Diskutiert wurde auch die sehr problematische Frage der Rückkehr in das Heimatland. Viele Flüchtlinge würden liebend gerne zurückkehren. Bei politischen Flüchtlingen ist das unmöglich, weil sie Folter und Tod erwartet. Bei den sogenannten Armuts- oder Wirtschaftsflüchtlingen ist der Weg zurück meist auch versperrt. Oft sparte die Familie über Jahre hinweg das Geld für die Flucht mit dem Ziel, dass dann einer die Familie finanziell unterstützen kann. Ist diese Person dann nicht erfolgreich, dann hat sie quasi ihr Lebensrecht in der Dorfgemeinschaft verwirkt.
Anwesend war auch die Bürgermeisterin Fränzi Kleeb, die sich von den Schicksalen der Flüchtlinge berührt zeigte.
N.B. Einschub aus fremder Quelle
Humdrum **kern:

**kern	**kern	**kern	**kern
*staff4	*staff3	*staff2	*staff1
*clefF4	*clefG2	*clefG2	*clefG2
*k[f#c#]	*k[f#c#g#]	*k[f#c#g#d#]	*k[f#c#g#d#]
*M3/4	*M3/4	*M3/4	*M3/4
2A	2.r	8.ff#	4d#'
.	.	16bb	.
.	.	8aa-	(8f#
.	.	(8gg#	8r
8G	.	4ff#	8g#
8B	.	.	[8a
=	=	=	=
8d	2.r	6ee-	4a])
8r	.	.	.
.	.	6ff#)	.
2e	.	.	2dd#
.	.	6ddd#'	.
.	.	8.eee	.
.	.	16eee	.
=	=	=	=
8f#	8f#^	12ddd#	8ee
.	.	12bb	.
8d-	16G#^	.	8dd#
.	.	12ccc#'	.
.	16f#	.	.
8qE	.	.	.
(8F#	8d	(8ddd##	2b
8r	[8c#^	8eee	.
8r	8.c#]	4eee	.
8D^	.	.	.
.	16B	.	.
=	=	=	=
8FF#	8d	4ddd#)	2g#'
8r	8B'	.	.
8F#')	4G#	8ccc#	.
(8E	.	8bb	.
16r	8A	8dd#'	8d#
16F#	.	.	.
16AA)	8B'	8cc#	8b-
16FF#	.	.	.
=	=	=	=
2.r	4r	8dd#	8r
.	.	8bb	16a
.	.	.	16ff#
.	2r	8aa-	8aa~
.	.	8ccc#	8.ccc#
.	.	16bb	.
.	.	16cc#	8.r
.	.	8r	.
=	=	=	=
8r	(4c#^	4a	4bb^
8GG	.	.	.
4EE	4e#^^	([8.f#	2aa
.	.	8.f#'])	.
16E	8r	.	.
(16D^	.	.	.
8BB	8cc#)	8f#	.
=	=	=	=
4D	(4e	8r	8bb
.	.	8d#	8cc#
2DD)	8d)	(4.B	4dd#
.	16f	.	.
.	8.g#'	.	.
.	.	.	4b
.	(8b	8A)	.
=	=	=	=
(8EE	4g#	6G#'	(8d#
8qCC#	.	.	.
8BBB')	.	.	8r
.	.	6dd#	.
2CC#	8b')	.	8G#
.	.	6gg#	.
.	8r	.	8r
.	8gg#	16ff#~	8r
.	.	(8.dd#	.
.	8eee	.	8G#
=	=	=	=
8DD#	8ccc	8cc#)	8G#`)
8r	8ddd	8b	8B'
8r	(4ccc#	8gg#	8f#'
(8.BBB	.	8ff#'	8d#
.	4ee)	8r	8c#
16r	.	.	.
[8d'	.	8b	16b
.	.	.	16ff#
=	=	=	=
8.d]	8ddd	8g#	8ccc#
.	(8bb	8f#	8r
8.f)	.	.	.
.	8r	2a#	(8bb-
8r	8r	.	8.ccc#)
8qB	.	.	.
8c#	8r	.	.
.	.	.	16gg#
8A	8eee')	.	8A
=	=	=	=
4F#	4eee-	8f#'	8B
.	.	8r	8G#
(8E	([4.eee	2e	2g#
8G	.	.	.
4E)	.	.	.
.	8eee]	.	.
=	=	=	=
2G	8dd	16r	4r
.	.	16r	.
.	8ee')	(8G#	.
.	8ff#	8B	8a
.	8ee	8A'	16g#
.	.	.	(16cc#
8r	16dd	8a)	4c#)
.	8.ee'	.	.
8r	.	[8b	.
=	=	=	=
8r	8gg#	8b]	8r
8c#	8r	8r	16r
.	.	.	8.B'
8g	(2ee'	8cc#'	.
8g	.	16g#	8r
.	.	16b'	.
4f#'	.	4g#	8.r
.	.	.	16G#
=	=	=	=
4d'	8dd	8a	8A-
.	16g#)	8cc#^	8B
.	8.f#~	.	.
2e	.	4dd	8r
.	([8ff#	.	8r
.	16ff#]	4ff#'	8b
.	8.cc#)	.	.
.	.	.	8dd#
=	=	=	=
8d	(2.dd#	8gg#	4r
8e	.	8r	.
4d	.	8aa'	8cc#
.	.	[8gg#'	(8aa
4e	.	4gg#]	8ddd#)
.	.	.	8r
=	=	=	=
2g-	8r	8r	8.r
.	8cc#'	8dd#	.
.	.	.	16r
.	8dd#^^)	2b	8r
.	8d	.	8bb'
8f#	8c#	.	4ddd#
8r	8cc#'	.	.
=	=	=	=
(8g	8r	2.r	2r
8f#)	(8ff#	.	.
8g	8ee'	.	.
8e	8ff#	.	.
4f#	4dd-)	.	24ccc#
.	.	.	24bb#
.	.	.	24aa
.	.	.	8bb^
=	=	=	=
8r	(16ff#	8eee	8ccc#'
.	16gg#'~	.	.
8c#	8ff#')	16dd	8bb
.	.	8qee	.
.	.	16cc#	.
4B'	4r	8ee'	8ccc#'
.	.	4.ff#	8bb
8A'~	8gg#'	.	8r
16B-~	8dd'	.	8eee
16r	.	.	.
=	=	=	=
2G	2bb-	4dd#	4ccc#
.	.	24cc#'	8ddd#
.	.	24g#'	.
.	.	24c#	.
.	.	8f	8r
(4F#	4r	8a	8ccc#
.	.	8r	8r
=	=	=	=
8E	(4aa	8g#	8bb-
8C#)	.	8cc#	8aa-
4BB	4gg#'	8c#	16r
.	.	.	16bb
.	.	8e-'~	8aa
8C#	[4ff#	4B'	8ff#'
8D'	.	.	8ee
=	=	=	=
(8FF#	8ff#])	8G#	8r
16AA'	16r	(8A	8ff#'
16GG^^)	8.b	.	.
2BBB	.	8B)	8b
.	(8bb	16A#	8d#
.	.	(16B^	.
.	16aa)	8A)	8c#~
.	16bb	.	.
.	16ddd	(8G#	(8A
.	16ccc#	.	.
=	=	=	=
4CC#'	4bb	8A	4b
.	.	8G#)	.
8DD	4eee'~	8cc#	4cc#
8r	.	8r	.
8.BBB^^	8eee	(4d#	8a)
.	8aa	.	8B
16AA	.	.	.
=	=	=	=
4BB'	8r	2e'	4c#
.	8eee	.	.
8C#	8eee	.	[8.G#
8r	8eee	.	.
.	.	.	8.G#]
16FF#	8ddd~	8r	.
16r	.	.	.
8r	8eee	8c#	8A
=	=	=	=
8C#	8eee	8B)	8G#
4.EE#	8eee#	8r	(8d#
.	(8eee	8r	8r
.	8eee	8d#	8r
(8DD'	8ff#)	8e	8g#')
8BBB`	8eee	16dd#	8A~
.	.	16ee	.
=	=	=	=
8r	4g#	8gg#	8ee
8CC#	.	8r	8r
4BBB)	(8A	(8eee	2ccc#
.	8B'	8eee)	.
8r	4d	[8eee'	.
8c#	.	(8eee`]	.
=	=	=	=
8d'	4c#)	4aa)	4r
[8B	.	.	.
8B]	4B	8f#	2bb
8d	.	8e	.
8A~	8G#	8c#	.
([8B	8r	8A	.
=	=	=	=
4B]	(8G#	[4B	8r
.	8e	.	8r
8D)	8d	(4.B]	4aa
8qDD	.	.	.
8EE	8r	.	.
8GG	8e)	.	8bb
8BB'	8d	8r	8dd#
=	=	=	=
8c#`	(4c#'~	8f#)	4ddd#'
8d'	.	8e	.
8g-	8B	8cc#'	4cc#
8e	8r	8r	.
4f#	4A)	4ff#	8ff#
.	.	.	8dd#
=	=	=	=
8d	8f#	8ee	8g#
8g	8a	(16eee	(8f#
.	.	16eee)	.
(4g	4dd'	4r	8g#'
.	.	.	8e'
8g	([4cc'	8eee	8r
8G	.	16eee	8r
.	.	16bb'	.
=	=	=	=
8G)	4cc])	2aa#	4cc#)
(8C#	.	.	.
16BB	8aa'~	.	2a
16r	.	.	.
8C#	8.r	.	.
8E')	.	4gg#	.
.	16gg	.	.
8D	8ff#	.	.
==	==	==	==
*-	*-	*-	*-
Sie dankte den Bürgern für ihr Engagement, Verständnis für die Flüchtlinge zu wecken, und den Willen, ihnen helfen zu wollen und bot die Zusammenarbeit von Seiten der Verwaltung an.
Unternehmer Markus Löffler mit seinem Mitarbeiter Saeed aus Pakistan
Weltweit sind laut UNO-Flüchtlingshilfe 51 Millionen Menschen auf der Flucht. Das sind 51 Millionen Einzelschicksale, 51 Millionen Tragödien. Und um diese abstrakte Zahl anschaulicher werden zu lassen: das sind die Einwohner von fünfzig Städten wie Köln, das etwa eine Million Einwohner hat, oder etwa zwei Drittel der deutschen Bevölkerung. 90 % der Flüchtlinge verbleiben in den Krisenregionen. Sie sind als Binnenflüchtlinge Vertriebene im eigenen Land oder fliehen in angrenzende Länder und leben dort in Zeltstätten oder Flüchtlingscamps, meist unter menschenunwürdigen Bedingungen. Die wenigsten Flüchtlinge schaffen es nach Europa. Im Jahr 2014 haben 200.000 Menschen in Deutschland einen Antrag auf Asyl gestellt, für 2015 werden 300.000 erwartet.
Die Flüchtlinge, die in Deutschland ankommen, werden zuerst in Sammelunterkünften untergebracht und danach Kommunen zugeteilt, die für die Anschlussunterbringung zuständig sind. Aufgrund der stark gestiegenen Zahlen haben die Kommunen zunehmend Probleme, Wohnraum für die Flüchtlinge zu finden.